Barat yang telah hadir di tengah-tengah kehidupan umat Islam dengan berbagai produknya membawa dampak positif dan negatif. Dampak negatif itu kemudian menjadi problem bagi kemajuan dunia Islam. Oksidentalisme digagas sebagai bentuk respon terhadap problem tersebut yang berupa tantangan modernitas.
Menurut Hasan Hanafi, oksidentalisme yang dibangunnya mempunyai akar sejarah dalam khasanah keilmuan Islam, karena  hubungan antara dunia Islam dengan Barat tidak hanya terjadi pada abad modern, melainkan telah dimulai sejak 12 abad yang silam. Hal itu terjadi ketika ulama berhadapan dengan filsafat Yunani.[6]

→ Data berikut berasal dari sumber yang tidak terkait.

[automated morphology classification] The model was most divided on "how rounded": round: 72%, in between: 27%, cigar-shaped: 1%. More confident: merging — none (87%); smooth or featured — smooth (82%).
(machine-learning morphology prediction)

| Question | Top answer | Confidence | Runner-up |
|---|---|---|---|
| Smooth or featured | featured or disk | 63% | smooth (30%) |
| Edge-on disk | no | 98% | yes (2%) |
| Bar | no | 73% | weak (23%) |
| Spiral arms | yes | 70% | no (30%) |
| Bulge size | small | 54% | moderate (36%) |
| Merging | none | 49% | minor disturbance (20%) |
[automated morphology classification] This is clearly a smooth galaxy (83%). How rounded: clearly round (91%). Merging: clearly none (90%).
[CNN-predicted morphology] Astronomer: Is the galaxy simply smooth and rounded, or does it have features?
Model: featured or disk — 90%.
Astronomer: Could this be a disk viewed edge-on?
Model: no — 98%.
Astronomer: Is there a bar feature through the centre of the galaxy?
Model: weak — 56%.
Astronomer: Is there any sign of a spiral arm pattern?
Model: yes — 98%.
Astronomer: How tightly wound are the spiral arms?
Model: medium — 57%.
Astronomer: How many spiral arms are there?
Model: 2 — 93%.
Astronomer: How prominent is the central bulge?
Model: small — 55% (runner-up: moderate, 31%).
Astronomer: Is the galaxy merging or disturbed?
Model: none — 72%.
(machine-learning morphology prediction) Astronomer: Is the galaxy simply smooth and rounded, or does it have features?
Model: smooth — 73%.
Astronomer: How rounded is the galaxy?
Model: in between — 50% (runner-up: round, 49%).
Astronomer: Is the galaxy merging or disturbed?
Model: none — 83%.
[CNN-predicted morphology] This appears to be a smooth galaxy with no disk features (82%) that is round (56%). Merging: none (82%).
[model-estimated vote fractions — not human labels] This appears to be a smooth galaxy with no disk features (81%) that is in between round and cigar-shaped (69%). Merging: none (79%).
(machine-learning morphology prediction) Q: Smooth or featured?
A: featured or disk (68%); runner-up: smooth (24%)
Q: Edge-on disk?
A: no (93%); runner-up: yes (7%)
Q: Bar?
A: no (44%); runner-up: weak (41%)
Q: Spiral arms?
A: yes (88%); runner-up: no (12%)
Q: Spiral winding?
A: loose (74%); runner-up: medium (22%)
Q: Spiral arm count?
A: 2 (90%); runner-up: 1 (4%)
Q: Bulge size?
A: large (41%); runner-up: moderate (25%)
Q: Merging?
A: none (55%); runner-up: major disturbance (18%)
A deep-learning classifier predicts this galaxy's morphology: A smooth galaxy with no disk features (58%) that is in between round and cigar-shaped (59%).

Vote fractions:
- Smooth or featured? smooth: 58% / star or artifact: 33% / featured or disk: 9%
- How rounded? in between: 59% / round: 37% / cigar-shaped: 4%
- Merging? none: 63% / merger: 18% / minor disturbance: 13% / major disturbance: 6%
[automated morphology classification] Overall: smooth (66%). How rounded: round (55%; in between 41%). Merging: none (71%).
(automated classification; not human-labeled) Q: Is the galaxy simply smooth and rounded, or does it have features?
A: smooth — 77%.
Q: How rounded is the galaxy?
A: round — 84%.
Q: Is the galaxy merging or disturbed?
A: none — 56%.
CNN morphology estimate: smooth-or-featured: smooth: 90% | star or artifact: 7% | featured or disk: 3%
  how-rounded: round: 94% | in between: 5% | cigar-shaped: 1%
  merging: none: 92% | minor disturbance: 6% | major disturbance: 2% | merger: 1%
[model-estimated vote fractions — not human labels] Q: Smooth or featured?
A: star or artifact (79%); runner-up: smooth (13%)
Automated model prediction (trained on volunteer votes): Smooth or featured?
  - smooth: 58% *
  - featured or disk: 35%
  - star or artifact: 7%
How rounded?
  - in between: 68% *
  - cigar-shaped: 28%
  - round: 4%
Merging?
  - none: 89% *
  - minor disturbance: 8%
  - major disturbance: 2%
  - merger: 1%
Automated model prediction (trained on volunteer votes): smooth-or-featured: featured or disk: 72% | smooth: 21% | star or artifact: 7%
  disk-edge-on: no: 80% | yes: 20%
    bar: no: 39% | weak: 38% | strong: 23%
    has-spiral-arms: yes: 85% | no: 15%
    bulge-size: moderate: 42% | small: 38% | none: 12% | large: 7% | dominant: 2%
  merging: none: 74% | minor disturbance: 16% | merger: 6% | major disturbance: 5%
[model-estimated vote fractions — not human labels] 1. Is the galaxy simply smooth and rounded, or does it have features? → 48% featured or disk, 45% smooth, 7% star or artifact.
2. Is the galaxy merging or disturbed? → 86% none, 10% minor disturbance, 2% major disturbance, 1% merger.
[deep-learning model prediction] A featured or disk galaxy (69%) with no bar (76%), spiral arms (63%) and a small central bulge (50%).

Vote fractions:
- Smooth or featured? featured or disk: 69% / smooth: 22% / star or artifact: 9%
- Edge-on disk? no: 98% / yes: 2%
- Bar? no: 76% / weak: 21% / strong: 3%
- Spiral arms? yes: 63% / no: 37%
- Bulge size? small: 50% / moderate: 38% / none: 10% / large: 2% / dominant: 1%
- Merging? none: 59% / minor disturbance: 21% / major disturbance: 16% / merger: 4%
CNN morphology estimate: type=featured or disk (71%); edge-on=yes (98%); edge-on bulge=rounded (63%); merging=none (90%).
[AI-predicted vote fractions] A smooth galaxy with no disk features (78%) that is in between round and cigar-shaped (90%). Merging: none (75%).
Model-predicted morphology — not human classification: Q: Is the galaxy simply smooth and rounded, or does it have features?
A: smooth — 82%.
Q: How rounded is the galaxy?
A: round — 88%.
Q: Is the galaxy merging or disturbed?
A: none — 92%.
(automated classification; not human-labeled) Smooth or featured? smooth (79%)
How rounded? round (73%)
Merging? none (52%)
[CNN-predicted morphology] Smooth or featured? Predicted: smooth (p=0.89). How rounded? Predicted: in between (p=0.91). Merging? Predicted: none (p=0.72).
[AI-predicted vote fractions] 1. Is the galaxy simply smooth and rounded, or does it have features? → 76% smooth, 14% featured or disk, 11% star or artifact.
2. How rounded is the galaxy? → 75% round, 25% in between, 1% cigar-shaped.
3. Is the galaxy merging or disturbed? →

Studi oksidentalisme ketika Islam berada pada puncak kejayaanya dan sebagai pusat peradaban dunia. Pada awalnya, umat Islam lebih bersikap pasif dalam mengkaji budaya dan pemikiran Yunani. Kajian dalam fase ini, ditekankan hanya untuk mengetahui pemikiran-pemikiran tersebut kemudian dialihbahasakan secara tekstual kedalam bahasa Arab, tanpa melakukan kajian lebih kritis. Ada beberapa faktor yang melatarbelakangi dilakukanya penerjemahan secara tekstual, antara lain: untuk menjaga validitas bahasa, keterbatasan bahasa Arab dalam memahami tema-tema baru yang tidak dijumpai sebelumnya, dan membangun logika yang belum dimiliki oleh umat Islam. Olehkarenanya, fase ini disebut dengan masa terjemahan tekstual.
Pada fase selanjutnya, umat Islam tidak lagi menerjemahkan pemikiran Yunani secara tekstual, tetapi secara kontekstual. Artinya upaya tranformasi pemikiran Yunani kedalam Islam lebih ditekankan pada makna yang dikandungnya. banyaknya kosa kata Arab tentang istilah-istalah asing yang dikenalnya, dan semakin pahamnya ulama Islam tentang filsafat Yunani memungkinkan bagi mereka untuk mentransfer pemikiran Yunani secara kontekstual. Pada fase ini, istilah-istilah asing diupayakan untuk diganti dengan istilah-istilah Arab, sehingga bahasa Arab semakin kaya akan istilah-istilah filsafat.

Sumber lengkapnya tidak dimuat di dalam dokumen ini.